One of his coaches, Eric Diaz, explained why the team really took time before allowing Tien to come back.
“We kind of held off his return to tournaments about six to seven extra weeks, so we really just wanted to clean some stuff up and we did a lot of work on the forehand and on the serve,” Diaz said. “The goal was basically putting off this year and just trying to really develop from the physical side and when he would be ready to come back, we wanted to come back with some things a certain way.”
When Tien returned, it was clear he wanted to make up for lost time. The teen won the first 28 matches of his comeback, claiming four ITF World Tennis Tour titles and his maiden ATP Challenger Tour trophy at Bloomfield Hills.
“Obviously I've done pretty well the past few months coming back from injury, honestly, a lot better than I expected of myself,” Tien said. “Not that I had super low expectations, but I just wasn't really trying to put any pressure on myself, and just trying to go out there and play.”

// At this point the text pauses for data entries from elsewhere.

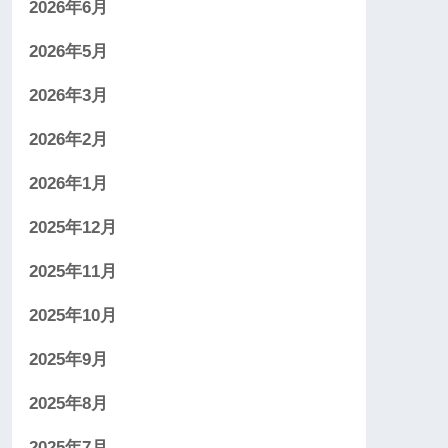
2026年6月
2026年5月
2026年3月
2026年2月
2026年1月
2025年12月
2025年11月
2025年10月
2025年9月
2025年8月
2025年7月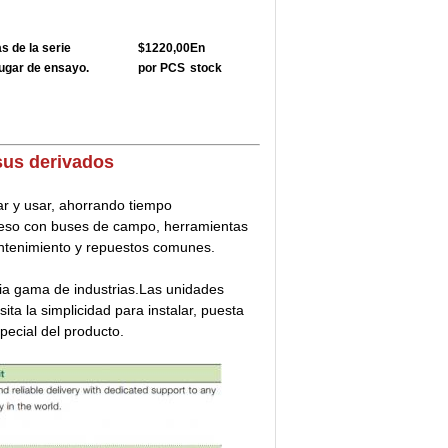
 de la serie
$1220,00
En
ugar de ensayo.
por PCS
stock
sus derivados
ar y usar, ahorrando tiempo
ceso con buses de campo, herramientas
ntenimiento y repuestos comunes.
ia gama de industrias.Las unidades
ta la simplicidad para instalar, puesta
pecial del producto.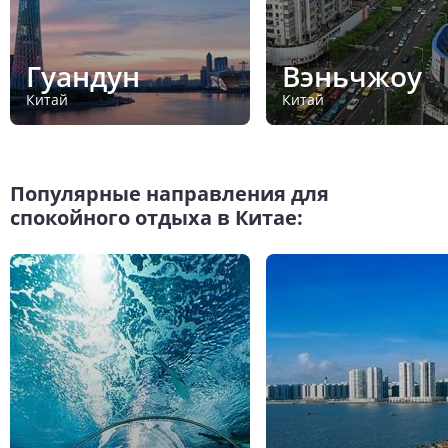
Гуандун
Вэньчжоу
Китай
Китай
Популярные направления для
спокойного отдыха в Китае: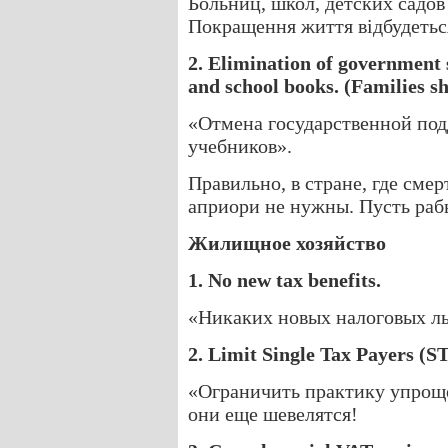
Больниц, школ, детских садов
Покращення життя відбудеться
2. Elimination of government s
and school books. (Families sh
«Отмена государственной под
учебников».
Правильно, в стране, где сме
априори не нужны. Пусть рабы
Жилищное хозяйство
1. No new tax benefits.
«Никаких новых налоговых ль
2. Limit Single Tax Payers (ST
«Ограничить практику упроще
они еще шевелятся!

Diaz added that the goal was to improve and if that translated into wins, great. After Tien won his first tournament back, for which the goal was to get some matches in, there were more events in the area. The lefty maintained his form and has not looked back.
When Tien returned to action in May, he was No. 439 in the PIF ATP Rankings. Three months later, after reaching his first ATP Tour quarter-final in Winston-Salem, he is inside the Top 200 and continuing to climb. Importantly, his confidence has snowballed.

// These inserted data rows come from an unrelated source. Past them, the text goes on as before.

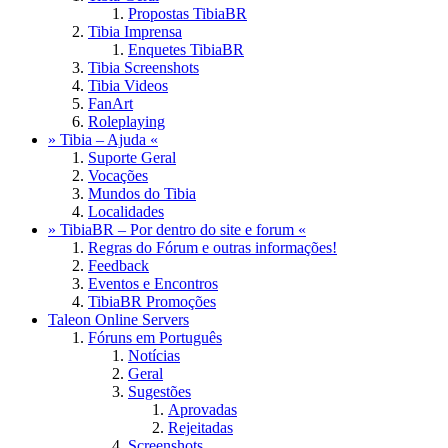
Propostas TibiaBR
Tibia Imprensa
Enquetes TibiaBR
Tibia Screenshots
Tibia Videos
FanArt
Roleplaying
» Tibia – Ajuda «
Suporte Geral
Vocações
Mundos do Tibia
Localidades
» TibiaBR – Por dentro do site e forum «
Regras do Fórum e outras informações!
Feedback
Eventos e Encontros
TibiaBR Promoções
Taleon Online Servers
Fóruns em Português
Notícias
Geral
Sugestões
Aprovadas
Rejeitadas
Screenshots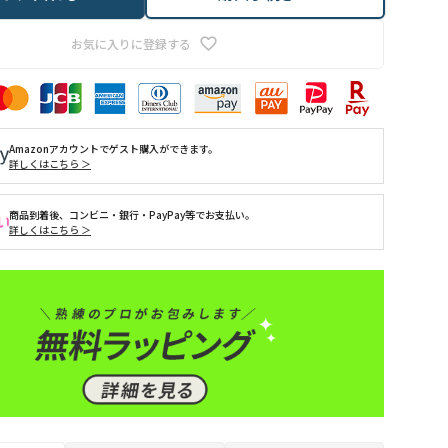
お気に入りに登録する
Amazonアカウントでゲスト購入ができます。
詳しくはこちら ＞
商品到着後、コンビニ・銀行・PayPay等でお支払い。
詳しくはこちら ＞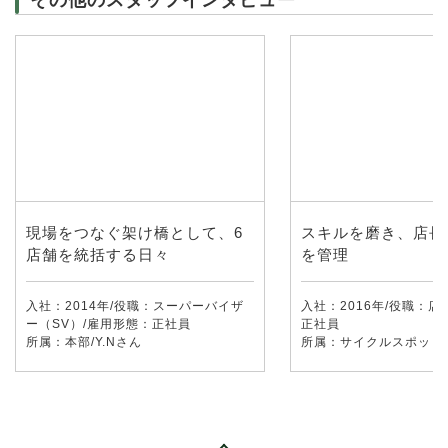
その他のスタッフインタビュー
現場をつなぐ架け橋として、6
スキルを磨き、店長
店舗を統括する日々
を管理
入社：2014年/役職：スーパーバイザ
入社：2016年/役職：店
ー（SV）/雇用形態：正社員
正社員
所属：本部/Y.Nさん
所属：サイクルスポット/K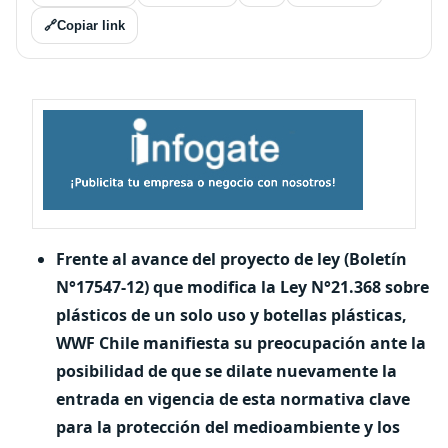
🔗
Copiar link
Frente al avance del proyecto de ley (Boletín
N°17547-12) que modifica la Ley N°21.368 sobre
plásticos de un solo uso y botellas plásticas,
WWF Chile manifiesta su preocupación ante la
posibilidad de que se dilate nuevamente la
entrada en vigencia de esta normativa clave
para la protección del medioambiente y los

“I think just starting off playing Futures that were close to my house in Southern California were huge. I think playing those matches and playing a lot of consecutive matches, slowly building my confidence back through that [helped],” Tien said. “[I put] myself in a lot of different positions so when some matches get get close, get tight, I'm down a break, I’m up a break, and I lose the break or stuff like that, I can always think back to prior matches that the same things happened. I was able to find a way out of it.
“That was really big, especially coming back from a couple tight matches in Bloomfield Hills. Just having the confidence that I could come back from a set down, set and a break, stuff like that was really big, just for my confidence in those matches, especially the tighter ones.”

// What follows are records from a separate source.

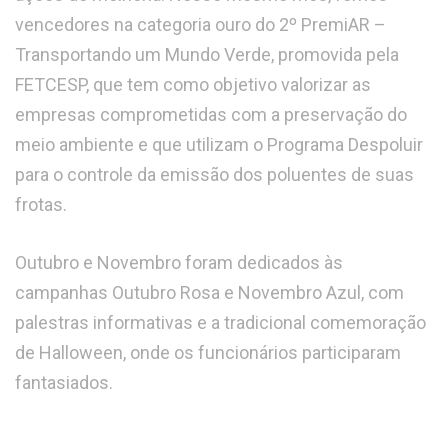
vencedores na categoria ouro
do 2º PremiAR –
Transportando um Mundo Verde, promovida pela
FETCESP, que tem como objetivo valorizar as
empresas comprometidas com a preservação do
meio ambiente e que utilizam o Programa Despoluir
para o controle da emissão dos poluentes de suas
frotas.
Outubro e Novembro foram dedicados às
campanhas Outubro Rosa e Novembro Azul, com
palestras informativas e a tradicional comemoração
de Halloween, onde os funcionários participaram
fantasiados.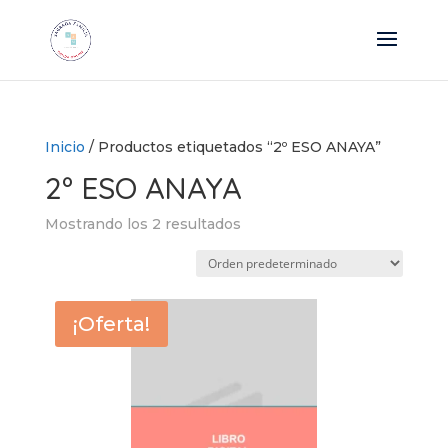
Inicio
/ Productos etiquetados “2º ESO ANAYA”
2º ESO ANAYA
Mostrando los 2 resultados
¡Oferta!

Tien is set to compete in his third consecutive US Open main draw at just 18 years old. The #NextGenATP player, who is eighth in the PIF ATP Live Race To Jeddah, earned his place this year by winning the 2024 US Open Wild Card Challenge. He plays 24th seed Arthur Fils in the first round.
“I definitely feel more familiar in that setting, I think, as opposed to the last two years. The last two years obviously, I was pretty young, both those years. I still am,” Tien said. “But the last two years coming in, 16, 17, I think my mindset was a bit different. I was playing juniors both those years as well. Obviously, ranked a lot lower than I am now.
“I think my confidence going in this year is a lot higher, and I just think that I'll feel a little bit more familiar going back for a third time, as opposed to my first two years.”
The past few months have gone as well as possible in terms of results. Diaz called his charge’s work “a very mature effort” and “very clear-visioned”.
“He really carved out the things that we want to improve, and then how to improve them and he’s done a really good job of committing to them in the pressure situations, which I think is pretty meaningful,” Tien said. “It’s been a good block.”
But as Tien posted on Instagram earlier this year, there is always reason to continue digging. Win or lose at the US Open, he will continue to do so.
“I just kind of kept plugging away, and I wasn't trying to rush myself back, honestly,” Tien said. “I just thought, if I just trusted everything I was doing, just kept plugging away, eventually I'd have my time.”